No, il principio è quello che ho detto io, non c'è bisogno di voli pindarici.
il fatto di cosa venga percepito giusto varia a seconda del diritto che si vuole difendere, ma in questo caso (qualsiasi scelta si faccia delle due) difendendo il diritto di un essere umano si calpesta il diritto di un altro. questo è un fatto da cui non si scappa.
se obblighi la gestante a portare avanti la gravidanza calpesti il suo diritto a interromperla
se permetti alla gestante di abortire calpesti il diritto dell'essere umano che si sta sviluppando a vivere.
vi si è sempre detto che stando così le cose, si deve smetterla di cercare impossibili scusanti che tocchino i "diritti dell'essere umano" e decidere se si vuole una società che orribilmente obbliga alla gravidanza coatta, oppure a una società altrettanto orribile in cui esseri umani vengono uccisi come se si stesse cavando un dente.
Decidere e mettersi l'anima in pace: o incatenare la donna in un incubo distopico o uccidere esseri umani (perchè di queste due opzioni si tratta).
Personalmente trovo che non ci sia soluzione, nel mondo di oggi, ma che sia inevitabile il ricorso alla libera scelta.
Ma auspico che l'aborto come strumento venga pesantemente responsabilizzato.
Deve essere trattato e considerato come una scelta grave, l'uccisione di un essere umano, sì legale, ma che arrivi come estrema razio quando tutti gli altri metodi di contraccezione (adeguatamente sponsorizzati con una corretta educazione sessuale) falliscano e la situazione della madre venga valutata attentamente . Non trovo auspicabile viceversa, che sia visto come un sostitutivo comodo della comune contraccezione.
la gente deve affrontare la verità, altrimenti la società su questo versante non sarà mai matura.

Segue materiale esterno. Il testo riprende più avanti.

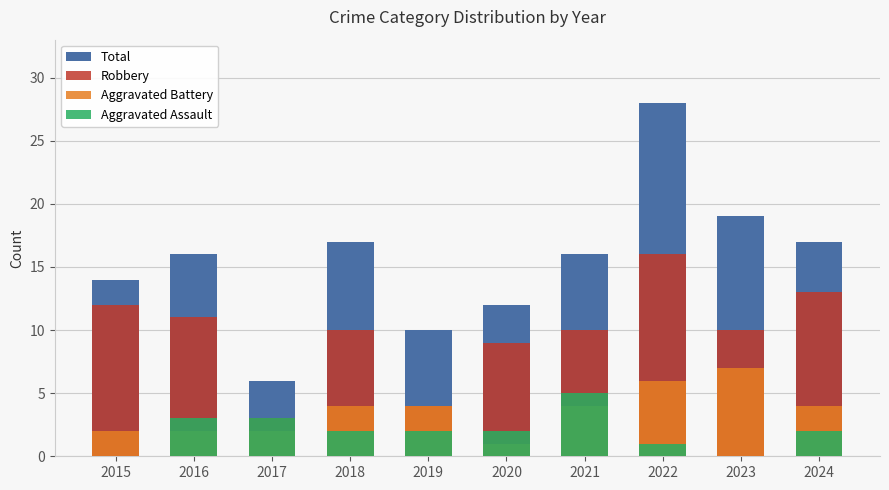

What is the highest value of the Robbery series?

16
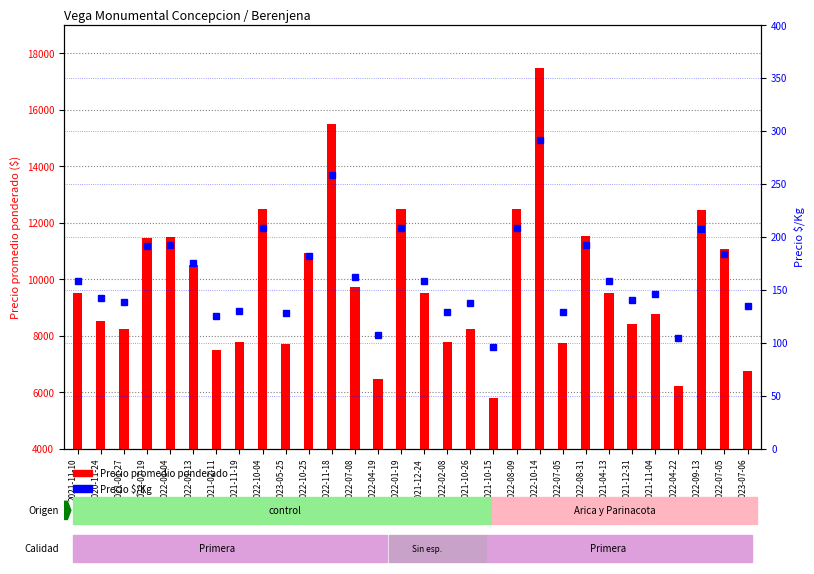

Which series has the largest range (max minus min)?

Precio promedio ponderado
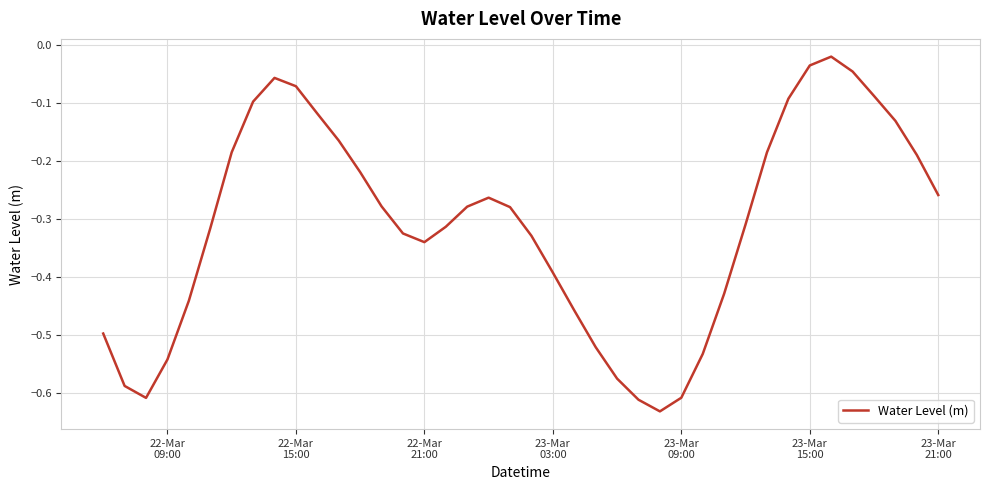

Count the number of data series in this chart.

1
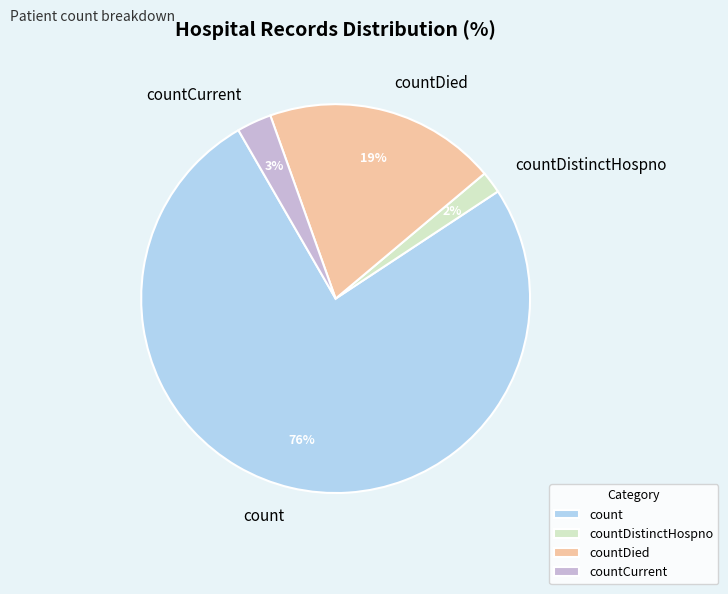

Do countCurrent and countDistinctHospno together represent more than half of the pie?

No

e tutti correranno o a gridare al peccato mortale di aborti facili, o a stracciarsi le vesti per la mancanza di libertà di abortire, nello svilimento di quello che è un essere umano che si affaccia alla vita trattato come un brufolo qualsiasi da schiacciare.
Purtroppo su questo tema qualcosa del genere non avverrà forse mai, perché sull'aborto si scontrano morale religiosa, etica e scienza e come già detto, le due opzioni confliggono senza rimedio.